Beni bu noktaya getiren bir başka olay ise şu oldu: Geçenler de Marsilya’ya gidiyordum, İstanbul’dan Nice uçağına bindiğim zaman şaşırdım. Uçağın neredeyse yarısı, yani en az 18 sıra “business class” olarak ayrılmıştı. Bunca yıldır seyahat ederim; bu kadar çok business yolcuyu bir arada görmemiştim. Yolculuk sırasında öğrendim ki; İstanbullu birçok kumar meraklısı Monte Carlo’ya kumar oynamaya gidiyorlarmış. Oyunda alt limit en az 10 bin Euro’dan başlıyormuş. Kıbrıs’a ve yakın komşularımız Bulgaristan’a, Yunanistan’a kumar için gidenleri saymıyorum.
Ekonomistlere göre Türkiye’nin kumar ekonomisinden kaybı yılda 6-7 milyar dolarları buluyor. Bu paranın neredeyse tamamına yakını; yer altı örgütlerinin eline geçiyor. Tüm yapılanlar yasal olmadığı için devlet bu cirodan 5 kuruş bile kazanamıyor
Bir önceki hatalardan ders alarak; her köşe başına değil ama Türkiye’nin an az 3 bölgesine casino açma iznini vermek yerinde olacaktır. Turizmde geri kalmış bölgeler bu konuda tercih edilirse o yörelere bir hareketlilik gelir ve ekonomileri de canlanır.

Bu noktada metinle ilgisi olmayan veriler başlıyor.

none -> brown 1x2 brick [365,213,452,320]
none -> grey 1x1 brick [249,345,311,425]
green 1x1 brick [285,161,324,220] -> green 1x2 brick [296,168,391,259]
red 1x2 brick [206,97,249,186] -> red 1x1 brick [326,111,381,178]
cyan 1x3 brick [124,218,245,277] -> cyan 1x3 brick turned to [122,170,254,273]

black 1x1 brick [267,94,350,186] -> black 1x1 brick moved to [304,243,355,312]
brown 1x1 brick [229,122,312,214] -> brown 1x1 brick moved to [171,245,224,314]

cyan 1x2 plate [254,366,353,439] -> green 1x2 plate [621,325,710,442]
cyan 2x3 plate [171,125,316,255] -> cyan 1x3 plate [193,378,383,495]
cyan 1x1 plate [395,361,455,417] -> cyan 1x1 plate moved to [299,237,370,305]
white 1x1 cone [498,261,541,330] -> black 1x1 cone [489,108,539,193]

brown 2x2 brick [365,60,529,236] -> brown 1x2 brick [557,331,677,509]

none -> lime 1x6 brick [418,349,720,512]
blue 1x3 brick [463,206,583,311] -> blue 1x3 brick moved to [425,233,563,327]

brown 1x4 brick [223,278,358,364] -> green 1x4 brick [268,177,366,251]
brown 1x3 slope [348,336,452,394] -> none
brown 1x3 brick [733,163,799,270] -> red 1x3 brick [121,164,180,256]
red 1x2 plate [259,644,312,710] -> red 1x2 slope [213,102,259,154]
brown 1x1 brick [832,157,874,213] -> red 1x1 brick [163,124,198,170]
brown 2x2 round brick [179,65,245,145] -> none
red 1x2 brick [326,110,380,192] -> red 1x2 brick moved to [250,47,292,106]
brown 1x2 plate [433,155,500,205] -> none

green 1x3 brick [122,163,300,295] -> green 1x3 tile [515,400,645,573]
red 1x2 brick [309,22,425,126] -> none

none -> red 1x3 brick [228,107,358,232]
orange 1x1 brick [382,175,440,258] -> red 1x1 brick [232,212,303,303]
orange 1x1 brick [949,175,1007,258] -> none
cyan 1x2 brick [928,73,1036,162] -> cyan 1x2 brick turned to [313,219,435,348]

Ama en önemlisi uygulamada sıkı denetimlerin getirilmesi ve kaş yapalım derken göz çıkartılmaması.

Günay’la kahvaltı
GEÇEN hafta Kültür ve Turizm Bakanı Ertuğrul Günay’ın İzmir’de seçim çalışmalarını çok sert bir ortama taşıdığını yazmıştım. Yazı çıkar çıkmaz Günay telefonla beni aradığı gibi hafta içinde de İZSİAD’ın kahvaltılı toplantısında bir araya geldik.
Ertuğrul Günay yazdıklarıma katılmadığını söyleyerek esas İzmir’e geldiği günden beri saldırıya uğrayanın kendisi olduğunu söyledi ve “Ben hizmet için buradayım, kavga için değil” mesajını benimle paylaştı.
İZSİAD’daki kahvaltıda ise söyledikleri satır başlarıyla şöyleydi:
- Kitle turizminin başkenti Antalya oldu. İzmir ve Ege’yi de kültür ile alışveriş turizminin başkenti yapacağız.
- Yeni destinasyonumuz İzmir.
-İzmir’de doğayı tüketen değil doğanın içinde kaybolan yaygın tesisler yaparak az insandan çok para kazanacağız.
- Mahkemeye gitme alışkanlığından İzmirliler vazgeçmeli.
-Benim için her yol İzmir’e çıkmaya başladı.
- Antalya Türkiye’nin yüzde 40 yatak kapasitesine sahip; İzmir yüzde 4.
-Bu yıl Türkiye’ye 30 milyon turistin gelmesini bekliyoruz.
-Parasal gücüm olursa Agora’da ki katlı otoparkı yıkacağım .

Havaalanlarında soygun var!
Bizim Bahar , havaalanlarındaki cafe, yiyecek&içecek işletmeleri ve otoparklara savaş açtı.
Doğru bir kavgaya girdi. Bende sonuna kadar destekliyorum .
Bu kafeteryalar tam bir soygun yeri oldu. Bahar’ın twitter’da başlattığı kavgaya bine yakın kişi ilk günden destek vermeye başladı... Kampanyaya katılanlar artık bu tip yerlerden zorda kalmadıkça alışveriş yapmama kararı alıyorlar.
İşletmeler fahiş mekân kiralarını yolculardan çıkarmaya çalışıyorlar. El insaf bir tost 12 TL ; bir şişe su 5 TL’den başlayıp 7 TL’ye kadar çıkıyor. Hele ki; yemekli restoranlara oturmak mümkün değil. Hürriyet’ten Erkan Çelebi’nin geçtiğimiz yıl yaptığı bir araştırmaya göre; havalimanları arasında en pahalı kola Dalaman’da, soda Trabzon’da, kahve Bodrum’da, çay da Atatürk Havalimanı’nda içiliyor. Bodrum’da ortalama 11.75 TL’ye içilen kahvenin fiyatı ABD’nin Los Angeles kentinde 1.08 TL! Münih’de bedava.
Türkiye’yi uçuran, İzmir’den milletvekili adayı eski Ulaştırma Bakanı Binali Yıldırım’ın uçak parasından daha çok; su ve yiyecek parası harcayanların sorunlarına en kısa sürede eğileceğini umut ediyorum.